*** Begin section ***
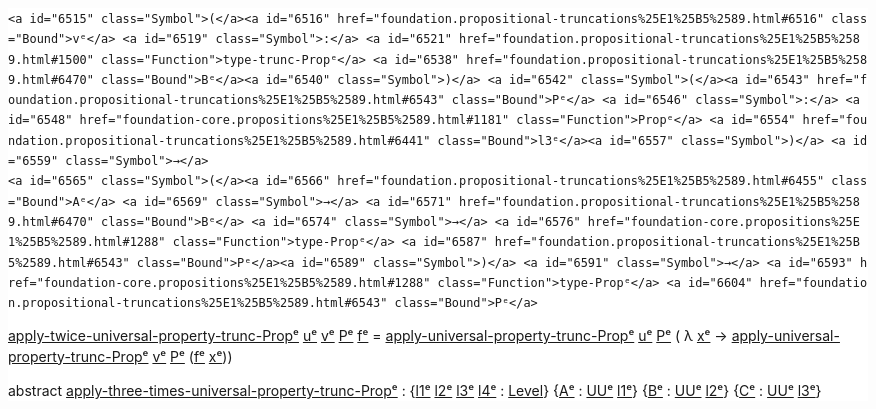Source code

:     <a id="6515" class="Symbol">(</a><a id="6516" href="foundation.propositional-truncations%25E1%25B5%2589.html#6516" class="Bound">vᵉ</a> <a id="6519" class="Symbol">:</a> <a id="6521" href="foundation.propositional-truncations%25E1%25B5%2589.html#1500" class="Function">type-trunc-Propᵉ</a> <a id="6538" href="foundation.propositional-truncations%25E1%25B5%2589.html#6470" class="Bound">Bᵉ</a><a id="6540" class="Symbol">)</a> <a id="6542" class="Symbol">(</a><a id="6543" href="foundation.propositional-truncations%25E1%25B5%2589.html#6543" class="Bound">Pᵉ</a> <a id="6546" class="Symbol">:</a> <a id="6548" href="foundation-core.propositions%25E1%25B5%2589.html#1181" class="Function">Propᵉ</a> <a id="6554" href="foundation.propositional-truncations%25E1%25B5%2589.html#6441" class="Bound">l3ᵉ</a><a id="6557" class="Symbol">)</a> <a id="6559" class="Symbol">→</a>
    <a id="6565" class="Symbol">(</a><a id="6566" href="foundation.propositional-truncations%25E1%25B5%2589.html#6455" class="Bound">Aᵉ</a> <a id="6569" class="Symbol">→</a> <a id="6571" href="foundation.propositional-truncations%25E1%25B5%2589.html#6470" class="Bound">Bᵉ</a> <a id="6574" class="Symbol">→</a> <a id="6576" href="foundation-core.propositions%25E1%25B5%2589.html#1288" class="Function">type-Propᵉ</a> <a id="6587" href="foundation.propositional-truncations%25E1%25B5%2589.html#6543" class="Bound">Pᵉ</a><a id="6589" class="Symbol">)</a> <a id="6591" class="Symbol">→</a> <a id="6593" href="foundation-core.propositions%25E1%25B5%2589.html#1288" class="Function">type-Propᵉ</a> <a id="6604" href="foundation.propositional-truncations%25E1%25B5%2589.html#6543" class="Bound">Pᵉ</a>
  <a id="6609" href="foundation.propositional-truncations%25E1%25B5%2589.html#6383" class="Function">apply-twice-universal-property-trunc-Propᵉ</a> <a id="6652" href="foundation.propositional-truncations%25E1%25B5%2589.html#6652" class="Bound">uᵉ</a> <a id="6655" href="foundation.propositional-truncations%25E1%25B5%2589.html#6655" class="Bound">vᵉ</a> <a id="6658" href="foundation.propositional-truncations%25E1%25B5%2589.html#6658" class="Bound">Pᵉ</a> <a id="6661" href="foundation.propositional-truncations%25E1%25B5%2589.html#6661" class="Bound">fᵉ</a> <a id="6664" class="Symbol">=</a>
    <a id="6670" href="foundation.propositional-truncations%25E1%25B5%2589.html#6110" class="Function">apply-universal-property-trunc-Propᵉ</a> <a id="6707" href="foundation.propositional-truncations%25E1%25B5%2589.html#6652" class="Bound">uᵉ</a> <a id="6710" href="foundation.propositional-truncations%25E1%25B5%2589.html#6658" class="Bound">Pᵉ</a>
      <a id="6719" class="Symbol">(</a> <a id="6721" class="Symbol">λ</a> <a id="6723" href="foundation.propositional-truncations%25E1%25B5%2589.html#6723" class="Bound">xᵉ</a> <a id="6726" class="Symbol">→</a> <a id="6728" href="foundation.propositional-truncations%25E1%25B5%2589.html#6110" class="Function">apply-universal-property-trunc-Propᵉ</a> <a id="6765" href="foundation.propositional-truncations%25E1%25B5%2589.html#6655" class="Bound">vᵉ</a> <a id="6768" href="foundation.propositional-truncations%25E1%25B5%2589.html#6658" class="Bound">Pᵉ</a> <a id="6771" class="Symbol">(</a><a id="6772" href="foundation.propositional-truncations%25E1%25B5%2589.html#6661" class="Bound">fᵉ</a> <a id="6775" href="foundation.propositional-truncations%25E1%25B5%2589.html#6723" class="Bound">xᵉ</a><a id="6777" class="Symbol">))</a>

<a id="6781" class="Keyword">abstract</a>
  <a id="apply-three-times-universal-property-trunc-Propᵉ"></a><a id="6792" href="foundation.propositional-truncations%25E1%25B5%2589.html#6792" class="Function">apply-three-times-universal-property-trunc-Propᵉ</a> <a id="6841" class="Symbol">:</a>
    <a id="6847" class="Symbol">{</a><a id="6848" href="foundation.propositional-truncations%25E1%25B5%2589.html#6848" class="Bound">l1ᵉ</a> <a id="6852" href="foundation.propositional-truncations%25E1%25B5%2589.html#6852" class="Bound">l2ᵉ</a> <a id="6856" href="foundation.propositional-truncations%25E1%25B5%2589.html#6856" class="Bound">l3ᵉ</a> <a id="6860" href="foundation.propositional-truncations%25E1%25B5%2589.html#6860" class="Bound">l4ᵉ</a> <a id="6864" class="Symbol">:</a> <a id="6866" href="Agda.Primitive.html#742" class="Postulate">Level</a><a id="6871" class="Symbol">}</a> <a id="6873" class="Symbol">{</a><a id="6874" href="foundation.propositional-truncations%25E1%25B5%2589.html#6874" class="Bound">Aᵉ</a> <a id="6877" class="Symbol">:</a> <a id="6879" href="Agda.Primitive.html#429" class="Primitive">UUᵉ</a> <a id="6883" href="foundation.propositional-truncations%25E1%25B5%2589.html#6848" class="Bound">l1ᵉ</a><a id="6886" class="Symbol">}</a> <a id="6888" class="Symbol">{</a><a id="6889" href="foundation.propositional-truncations%25E1%25B5%2589.html#6889" class="Bound">Bᵉ</a> <a id="6892" class="Symbol">:</a> <a id="6894" href="Agda.Primitive.html#429" class="Primitive">UUᵉ</a> <a id="6898" href="foundation.propositional-truncations%25E1%25B5%2589.html#6852" class="Bound">l2ᵉ</a><a id="6901" class="Symbol">}</a> <a id="6903" class="Symbol">{</a><a id="6904" href="foundation.propositional-truncations%25E1%25B5%2589.html#6904" class="Bound">Cᵉ</a> <a id="6907" class="Symbol">:</a> <a id="6909" href="Agda.Primitive.html#429" class="Primitive">UUᵉ</a> <a id="6913" href="foundation.propositional-truncations%25E1%25B5%2589.html#6856" class="Bound">l3ᵉ</a><a id="6916" class="Symbol">}</a>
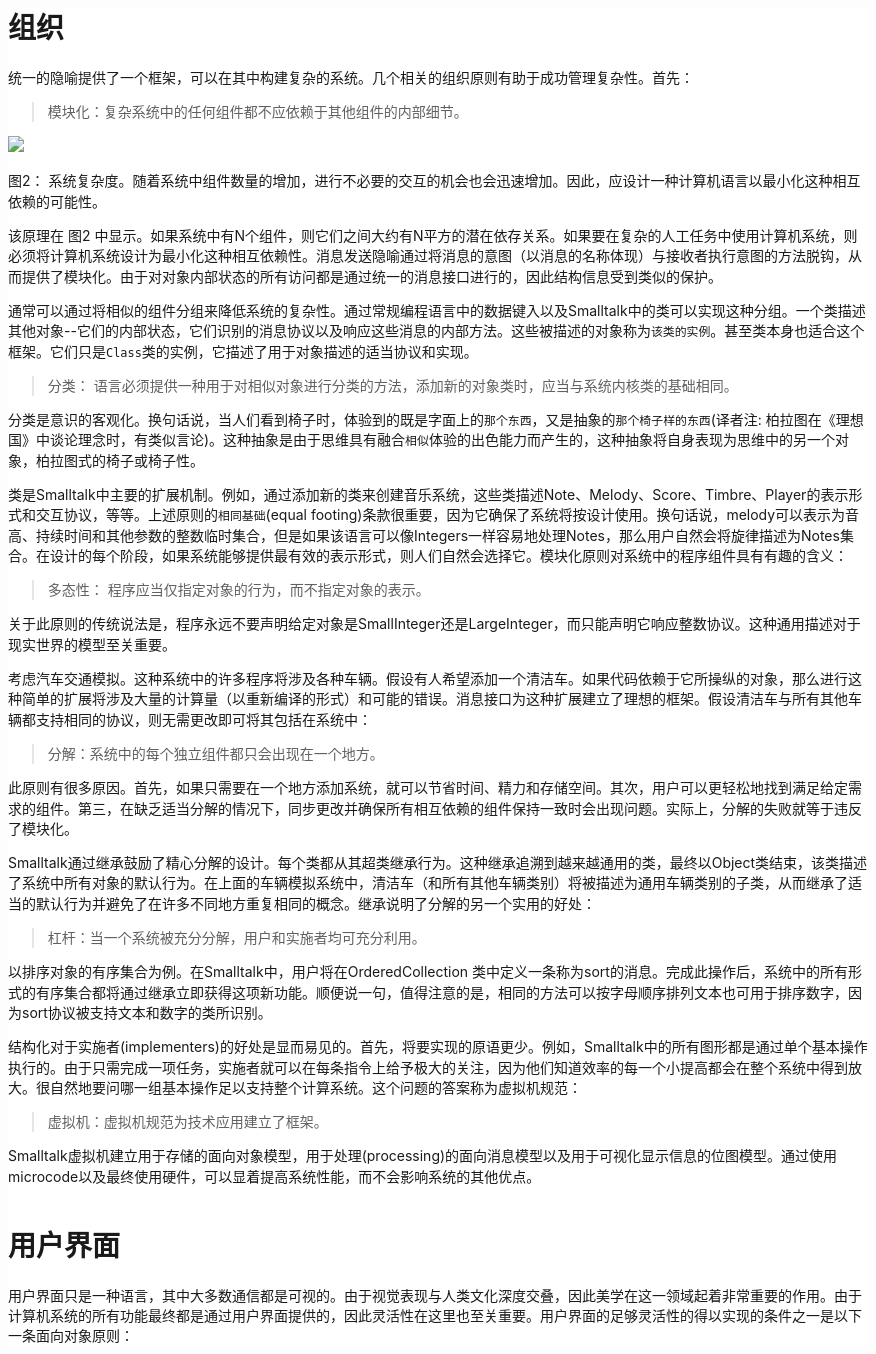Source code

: # 组织
统一的隐喻提供了一个框架，可以在其中构建复杂的系统。几个相关的组织原则有助于成功管理复杂性。首先：

>  模块化：复杂系统中的任何组件都不应依赖于其他组件的内部细节。

![](http://www.cs.virginia.edu/~evans/cs655/readings/smalltalk_files/dpbs_figure2.gif)

图2： 系统复杂度。随着系统中组件数量的增加，进行不必要的交互的机会也会迅速增加。因此，应设计一种计算机语言以最小化这种相互依赖的可能性。

该原理在 图2 中显示。如果系统中有N个组件，则它们之间大约有N平方的潜在依存关系。如果要在复杂的人工任务中使用计算机系统，则必须将计算机系统设计为最小化这种相互依赖性。消息发送隐喻通过将消息的意图（以消息的名称体现）与接收者执行意图的方法脱钩，从而提供了模块化。由于对对象内部状态的所有访问都是通过统一的消息接口进行的，因此结构信息受到类似的保护。

通常可以通过将相似的组件分组来降低系统的复杂性。通过常规编程语言中的数据键入以及Smalltalk中的类可以实现这种分组。一个类描述其他对象--它们的内部状态，它们识别的消息协议以及响应这些消息的内部方法。这些被描述的对象称为`该类的实例`。甚至类本身也适合这个框架。它们只是`Class`类的实例，它描述了用于对象描述的适当协议和实现。

>  分类： 语言必须提供一种用于对相似对象进行分类的方法，添加新的对象类时，应当与系统内核类的基础相同。

分类是意识的客观化。换句话说，当人们看到椅子时，体验到的既是字面上的`那个东西`，又是抽象的`那个椅子样的东西`(译者注: 柏拉图在《理想国》中谈论理念时，有类似言论)。这种抽象是由于思维具有融合`相似`体验的出色能力而产生的，这种抽象将自身表现为思维中的另一个对象，柏拉图式的椅子或椅子性。

类是Smalltalk中主要的扩展机制。例如，通过添加新的类来创建音乐系统，这些类描述Note、Melody、Score、Timbre、Player的表示形式和交互协议，等等。上述原则的`相同基础`(equal footing)条款很重要，因为它确保了系统将按设计使用。换句话说，melody可以表示为音高、持续时间和其他参数的整数临时集合，但是如果该语言可以像Integers一样容易地处理Notes，那么用户自然会将旋律描述为Notes集合。在设计的每个阶段，如果系统能够提供最有效的表示形式，则人们自然会选择它。模块化原则对系统中的程序组件具有有趣的含义：

>  多态性： 程序应当仅指定对象的行为，而不指定对象的表示。

关于此原则的传统说法是，程序永远不要声明给定对象是SmallInteger还是LargeInteger，而只能声明它响应整数协议。这种通用描述对于现实世界的模型至关重要。

考虑汽车交通模拟。这种系统中的许多程序将涉及各种车辆。假设有人希望添加一个清洁车。如果代码依赖于它所操纵的对象，那么进行这种简单的扩展将涉及大量的计算量（以重新编译的形式）和可能的错误。消息接口为这种扩展建立了理想的框架。假设清洁车与所有其他车辆都支持相同的协议，则无需更改即可将其包括在系统中：

>  分解：系统中的每个独立组件都只会出现在一个地方。

此原则有很多原因。首先，如果只需要在一个地方添加系统，就可以节省时间、精力和存储空间。其次，用户可以更轻松地找到满足给定需求的组件。第三，在缺乏适当分解的情况下，同步更改并确保所有相互依赖的组件保持一致时会出现问题。实际上，分解的失败就等于违反了模块化。

Smalltalk通过继承鼓励了精心分解的设计。每个类都从其超类继承行为。这种继承追溯到越来越通用的类，最终以Object类结束，该类描述了系统中所有对象的默认行为。在上面的车辆模拟系统中，清洁车（和所有其他车辆类别）将被描述为通用车辆类别的子类，从而继承了适当的默认行为并避免了在许多不同地方重复相同的概念。继承说明了分解的另一个实用的好处：

>  杠杆：当一个系统被充分分解，用户和实施者均可充分利用。

以排序对象的有序集合为例。在Smalltalk中，用户将在OrderedCollection 类中定义一条称为sort的消息。完成此操作后，系统中的所有形式的有序集合都将通过继承立即获得这项新功能。顺便说一句，值得注意的是，相同的方法可以按字母顺序排列文本也可用于排序数字，因为sort协议被支持文本和数字的类所识别。

结构化对于实施者(implementers)的好处是显而易见的。首先，将要实现的原语更少。例如，Smalltalk中的所有图形都是通过单个基本操作执行的。由于只需完成一项任务，实施者就可以在每条指令上给予极大的关注，因为他们知道效率的每一个小提高都会在整个系统中得到放大。很自然地要问哪一组基本操作足以支持整个计算系统。这个问题的答案称为虚拟机规范：

>  虚拟机：虚拟机规范为技术应用建立了框架。

Smalltalk虚拟机建立用于存储的面向对象模型，用于处理(processing)的面向消息模型以及用于可视化显示信息的位图模型。通过使用microcode以及最终使用硬件，可以显着提高系统性能，而不会影响系统的其他优点。


# 用户界面
用户界面只是一种语言，其中大多数通信都是可视的。由于视觉表现与人类文化深度交叠，因此美学在这一领域起着非常重要的作用。由于计算机系统的所有功能最终都是通过用户界面提供的，因此灵活性在这里也至关重要。用户界面的足够灵活性的得以实现的条件之一是以下一条面向对象原则：

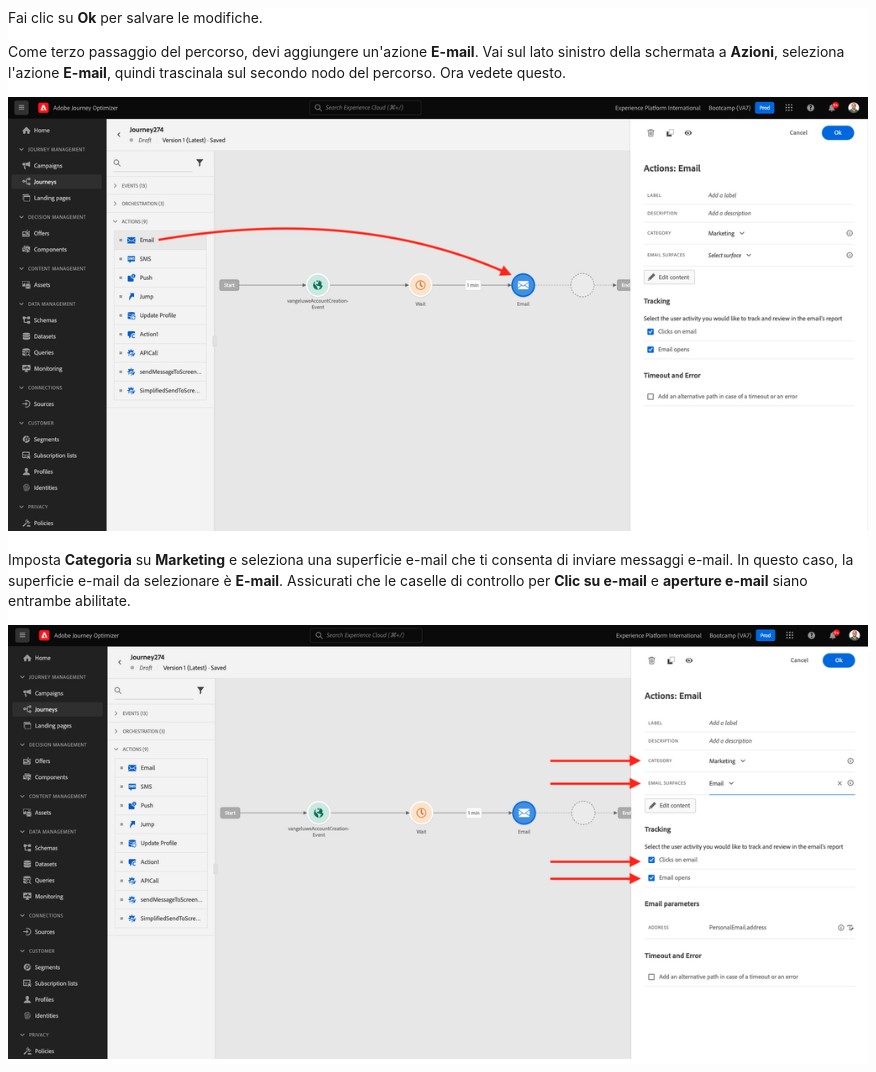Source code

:Fai clic su **Ok** per salvare le modifiche.

Come terzo passaggio del percorso, devi aggiungere un&#39;azione **E-mail**. Vai sul lato sinistro della schermata a **Azioni**, seleziona l&#39;azione **E-mail**, quindi trascinala sul secondo nodo del percorso. Ora vedete questo.

![ACOP](./images/journeyactions.png)

Imposta **Categoria** su **Marketing** e seleziona una superficie e-mail che ti consenta di inviare messaggi e-mail. In questo caso, la superficie e-mail da selezionare è **E-mail**. Assicurati che le caselle di controllo per **Clic su e-mail** e **aperture e-mail** siano entrambe abilitate.

![ACOP](./images/journeyactions1.png)
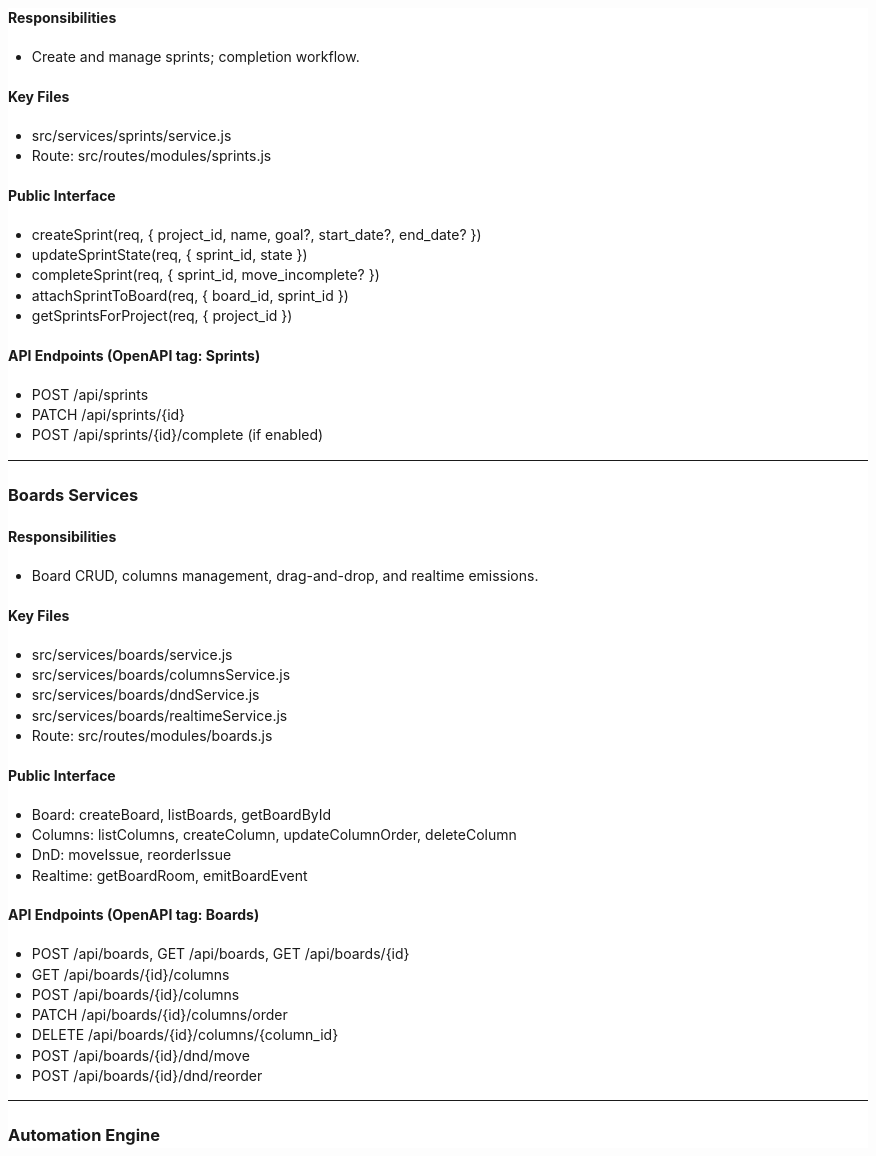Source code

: #### Responsibilities
- Create and manage sprints; completion workflow.

#### Key Files
- src/services/sprints/service.js
- Route: src/routes/modules/sprints.js

#### Public Interface
- createSprint(req, { project_id, name, goal?, start_date?, end_date? })
- updateSprintState(req, { sprint_id, state })
- completeSprint(req, { sprint_id, move_incomplete? })
- attachSprintToBoard(req, { board_id, sprint_id })
- getSprintsForProject(req, { project_id })

#### API Endpoints (OpenAPI tag: Sprints)
- POST /api/sprints
- PATCH /api/sprints/{id}
- POST /api/sprints/{id}/complete (if enabled)

---

### Boards Services

#### Responsibilities
- Board CRUD, columns management, drag-and-drop, and realtime emissions.

#### Key Files
- src/services/boards/service.js
- src/services/boards/columnsService.js
- src/services/boards/dndService.js
- src/services/boards/realtimeService.js
- Route: src/routes/modules/boards.js

#### Public Interface
- Board: createBoard, listBoards, getBoardById
- Columns: listColumns, createColumn, updateColumnOrder, deleteColumn
- DnD: moveIssue, reorderIssue
- Realtime: getBoardRoom, emitBoardEvent

#### API Endpoints (OpenAPI tag: Boards)
- POST /api/boards, GET /api/boards, GET /api/boards/{id}
- GET /api/boards/{id}/columns
- POST /api/boards/{id}/columns
- PATCH /api/boards/{id}/columns/order
- DELETE /api/boards/{id}/columns/{column_id}
- POST /api/boards/{id}/dnd/move
- POST /api/boards/{id}/dnd/reorder

---

### Automation Engine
*** End section ***
- **Required action**
Whenever the word "Route" occurs in a line above, copy that line.

- **Completed exercise**
- Route: src/routes/modules/sprints.js
- Route: src/routes/modules/boards.js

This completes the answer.